FL: Had negative scans and my op was exploratory to find all four glands and the surgeon removed two. I am very pleased my surgeon had a good look at all four scans and do feel it’s a bit of a plus.
PEH: My scans were all negative my endo said my surgeon wouldn't contemplate surgery with my levels. He was wrong.
IZH: My adenoma didn't show on any scans but the surgeon didn't care and found it easily.
JW: I had a negative scan in April 2017, when I had the op in Oct 2017 I had two glands removed with adenomas, one gland was ok and they couldn’t find the other.
JM: I had a negative scan and had 2 adenomas removed that did not show up on any scans - so they are still there even if they do not show up on scans - had my operation on 05/04/2018
RC: Kathleen my wife also had a negative scan but three taken out by her surgeon in Sheffield.
MG: My surgeon saw something but wasn’t sure if it was the adenoma. He did the surgery, because my blood levels and urine tests clearly showed PHPT. He just checked the parathyroid glands he could see during the surgery. The spot that did show something on the scan turned out not to be the adenoma, which only goes to show that sestamibi scans aren’t the way to tell where the adenoma(s) is/are located.
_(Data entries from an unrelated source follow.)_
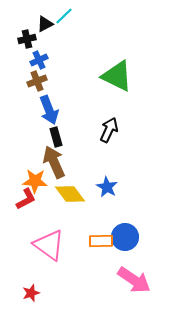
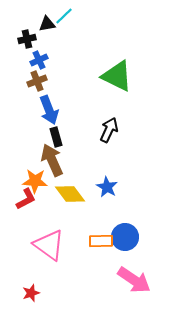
black triangle: moved 2 px right; rotated 18 degrees clockwise
brown arrow: moved 2 px left, 2 px up
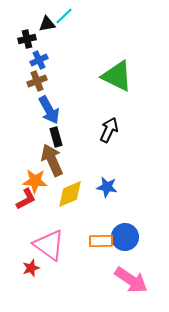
blue arrow: rotated 8 degrees counterclockwise
blue star: rotated 20 degrees counterclockwise
yellow diamond: rotated 76 degrees counterclockwise
pink arrow: moved 3 px left
red star: moved 25 px up
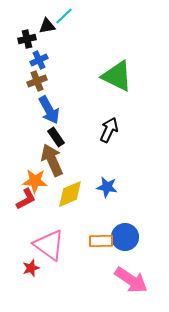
black triangle: moved 2 px down
black rectangle: rotated 18 degrees counterclockwise
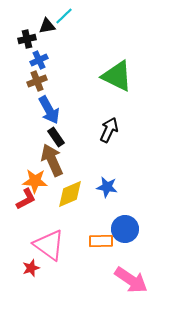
blue circle: moved 8 px up
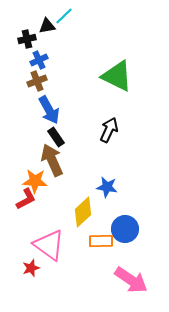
yellow diamond: moved 13 px right, 18 px down; rotated 20 degrees counterclockwise
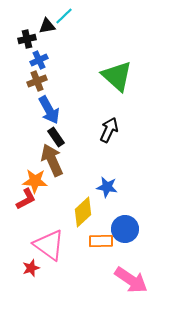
green triangle: rotated 16 degrees clockwise
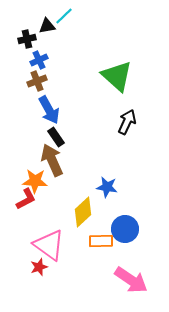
black arrow: moved 18 px right, 8 px up
red star: moved 8 px right, 1 px up
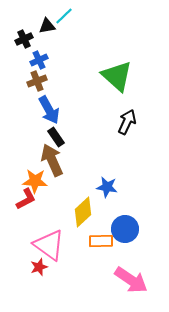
black cross: moved 3 px left; rotated 12 degrees counterclockwise
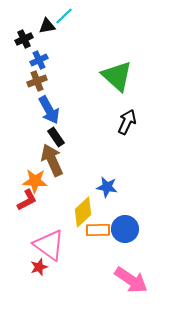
red L-shape: moved 1 px right, 1 px down
orange rectangle: moved 3 px left, 11 px up
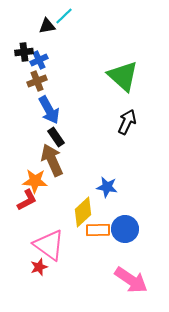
black cross: moved 13 px down; rotated 18 degrees clockwise
green triangle: moved 6 px right
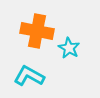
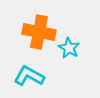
orange cross: moved 2 px right, 1 px down
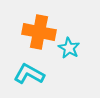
cyan L-shape: moved 2 px up
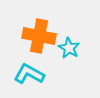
orange cross: moved 4 px down
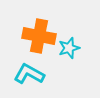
cyan star: rotated 25 degrees clockwise
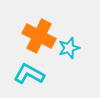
orange cross: rotated 16 degrees clockwise
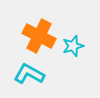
cyan star: moved 4 px right, 2 px up
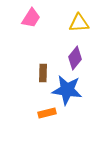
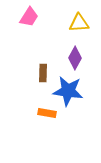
pink trapezoid: moved 2 px left, 1 px up
purple diamond: rotated 10 degrees counterclockwise
blue star: moved 1 px right, 1 px down
orange rectangle: rotated 24 degrees clockwise
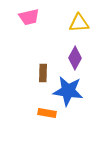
pink trapezoid: rotated 45 degrees clockwise
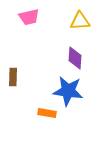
yellow triangle: moved 1 px right, 2 px up
purple diamond: rotated 25 degrees counterclockwise
brown rectangle: moved 30 px left, 4 px down
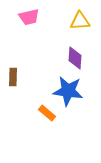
orange rectangle: rotated 30 degrees clockwise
NM: No tests picked mine up. They went in blind and pulled a nice big one out of my chest through the neck.
HS: Three negative scans, The surgeon removed 3 1/2 glands. Scans were a waste of time and caused the surgery to be delayed by over a year.
LM: The scan should be just another help to surgery but if negative, not a reason to stop surgery. Top surgeons don't worry, they go in and look. I had 3 negative scans so far but raised PTH and elevated calcium pointed to primary hyperparathyroidism. David Chadwick found and removed my 6 mm adenoma.
JR: parathyroid adenoma in thymus and another in the tracheal esophageal groove. I live in Lincoln. Lincoln surgeon referred on to Royal Hallamshire in Sheffield where I had surgery. First symptoms 27 years ago. I didn't have negative scans but they all showed different results, so they were all negative for something.
Deva Boone from NPC. 30 May 2016 during a live Q&A in our group: The sestamibi scan will light up the thyroid and the parathyroid tumour. If the parathyroid tumour is right next to the thyroid (which would be the most common place for it), then the scan may be "negative" because the tumour is right next to the thyroid, which is larger and lit up. When we get a pre-op sestamibi scan on someone who has never had a parathyroid operation, we don't care at all about a negative scan - it just means the parathyroid tumor is next to the thyroid, where it should be.
Kidney Stones and Primary hyperparathyroidism.
Please note: An updated NICE guideline on renal and ureteric stones was published on 9 January 2019. See link below.
Many of our members had kidney stones a long time before PHPT was diagnosed. Doctors need to check your calcium to rule out PHPT as a cause for your kidney stones early on.